begin EXERCISE INPUT

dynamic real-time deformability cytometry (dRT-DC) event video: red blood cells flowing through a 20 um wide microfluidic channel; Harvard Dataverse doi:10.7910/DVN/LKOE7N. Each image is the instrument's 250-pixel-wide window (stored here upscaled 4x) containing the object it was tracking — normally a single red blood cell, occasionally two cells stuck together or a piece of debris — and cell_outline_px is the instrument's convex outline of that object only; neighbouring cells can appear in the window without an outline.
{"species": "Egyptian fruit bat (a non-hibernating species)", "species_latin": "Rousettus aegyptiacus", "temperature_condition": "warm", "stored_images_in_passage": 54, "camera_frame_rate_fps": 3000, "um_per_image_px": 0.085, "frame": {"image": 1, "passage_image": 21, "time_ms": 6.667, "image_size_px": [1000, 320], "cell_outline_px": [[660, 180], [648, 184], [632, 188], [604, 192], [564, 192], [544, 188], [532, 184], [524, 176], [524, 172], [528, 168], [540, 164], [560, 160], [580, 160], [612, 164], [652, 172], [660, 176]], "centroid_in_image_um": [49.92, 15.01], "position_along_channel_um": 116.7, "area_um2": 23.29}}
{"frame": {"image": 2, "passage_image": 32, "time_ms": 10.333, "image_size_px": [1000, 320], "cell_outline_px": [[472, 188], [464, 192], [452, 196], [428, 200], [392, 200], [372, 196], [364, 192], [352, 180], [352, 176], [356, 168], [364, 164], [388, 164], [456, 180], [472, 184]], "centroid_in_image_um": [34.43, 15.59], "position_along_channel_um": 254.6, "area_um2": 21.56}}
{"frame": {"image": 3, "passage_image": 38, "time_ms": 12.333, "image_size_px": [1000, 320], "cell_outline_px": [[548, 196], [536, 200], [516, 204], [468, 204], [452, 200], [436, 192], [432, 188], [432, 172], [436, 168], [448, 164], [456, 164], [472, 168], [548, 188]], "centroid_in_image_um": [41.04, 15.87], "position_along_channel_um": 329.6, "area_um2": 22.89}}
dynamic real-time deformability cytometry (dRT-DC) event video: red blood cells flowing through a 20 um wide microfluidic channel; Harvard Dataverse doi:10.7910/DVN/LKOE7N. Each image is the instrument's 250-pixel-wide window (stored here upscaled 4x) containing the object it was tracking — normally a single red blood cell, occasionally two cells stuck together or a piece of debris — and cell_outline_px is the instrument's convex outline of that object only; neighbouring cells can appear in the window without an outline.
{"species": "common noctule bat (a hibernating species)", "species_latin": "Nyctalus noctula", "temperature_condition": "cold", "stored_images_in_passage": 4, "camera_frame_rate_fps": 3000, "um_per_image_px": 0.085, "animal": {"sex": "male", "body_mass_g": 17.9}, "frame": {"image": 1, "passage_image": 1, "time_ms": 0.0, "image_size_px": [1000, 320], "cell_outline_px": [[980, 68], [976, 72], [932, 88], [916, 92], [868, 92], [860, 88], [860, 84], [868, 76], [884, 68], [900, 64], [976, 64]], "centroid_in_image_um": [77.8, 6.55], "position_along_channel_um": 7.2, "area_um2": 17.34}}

end EXERCISE INPUT

> **PROBLEM DESCRIPTION**
Return all of the entries word for word.

> **FINISHED TASK**
dynamic real-time deformability cytometry (dRT-DC) event video: red blood cells flowing through a 20 um wide microfluidic channel; Harvard Dataverse doi:10.7910/DVN/LKOE7N. Each image is the instrument's 250-pixel-wide window (stored here upscaled 4x) containing the object it was tracking — normally a single red blood cell, occasionally two cells stuck together or a piece of debris — and cell_outline_px is the instrument's convex outline of that object only; neighbouring cells can appear in the window without an outline.
{"species": "Egyptian fruit bat (a non-hibernating species)", "species_latin": "Rousettus aegyptiacus", "temperature_condition": "warm", "stored_images_in_passage": 54, "camera_frame_rate_fps": 3000, "um_per_image_px": 0.085, "frame": {"image": 1, "passage_image": 21, "time_ms": 6.667, "image_size_px": [1000, 320], "cell_outline_px": [[660, 180], [648, 184], [632, 188], [604, 192], [564, 192], [544, 188], [532, 184], [524, 176], [524, 172], [528, 168], [540, 164], [560, 160], [580, 160], [612, 164], [652, 172], [660, 176]], "centroid_in_image_um": [49.92, 15.01], "position_along_channel_um": 116.7, "area_um2": 23.29}}
{"frame": {"image": 2, "passage_image": 32, "time_ms": 10.333, "image_size_px": [1000, 320], "cell_outline_px": [[472, 188], [464, 192], [452, 196], [428, 200], [392, 200], [372, 196], [364, 192], [352, 180], [352, 176], [356, 168], [364, 164], [388, 164], [456, 180], [472, 184]], "centroid_in_image_um": [34.43, 15.59], "position_along_channel_um": 254.6, "area_um2": 21.56}}
{"frame": {"image": 3, "passage_image": 38, "time_ms": 12.333, "image_size_px": [1000, 320], "cell_outline_px": [[548, 196], [536, 200], [516, 204], [468, 204], [452, 200], [436, 192], [432, 188], [432, 172], [436, 168], [448, 164], [456, 164], [472, 168], [548, 188]], "centroid_in_image_um": [41.04, 15.87], "position_along_channel_um": 329.6, "area_um2": 22.89}}
dynamic real-time deformability cytometry (dRT-DC) event video: red blood cells flowing through a 20 um wide microfluidic channel; Harvard Dataverse doi:10.7910/DVN/LKOE7N. Each image is the instrument's 250-pixel-wide window (stored here upscaled 4x) containing the object it was tracking — normally a single red blood cell, occasionally two cells stuck together or a piece of debris — and cell_outline_px is the instrument's convex outline of that object only; neighbouring cells can appear in the window without an outline.
{"species": "common noctule bat (a hibernating species)", "species_latin": "Nyctalus noctula", "temperature_condition": "cold", "stored_images_in_passage": 4, "camera_frame_rate_fps": 3000, "um_per_image_px": 0.085, "animal": {"sex": "male", "body_mass_g": 17.9}, "frame": {"image": 1, "passage_image": 1, "time_ms": 0.0, "image_size_px": [1000, 320], "cell_outline_px": [[980, 68], [976, 72], [932, 88], [916, 92], [868, 92], [860, 88], [860, 84], [868, 76], [884, 68], [900, 64], [976, 64]], "centroid_in_image_um": [77.8, 6.55], "position_along_channel_um": 7.2, "area_um2": 17.34}}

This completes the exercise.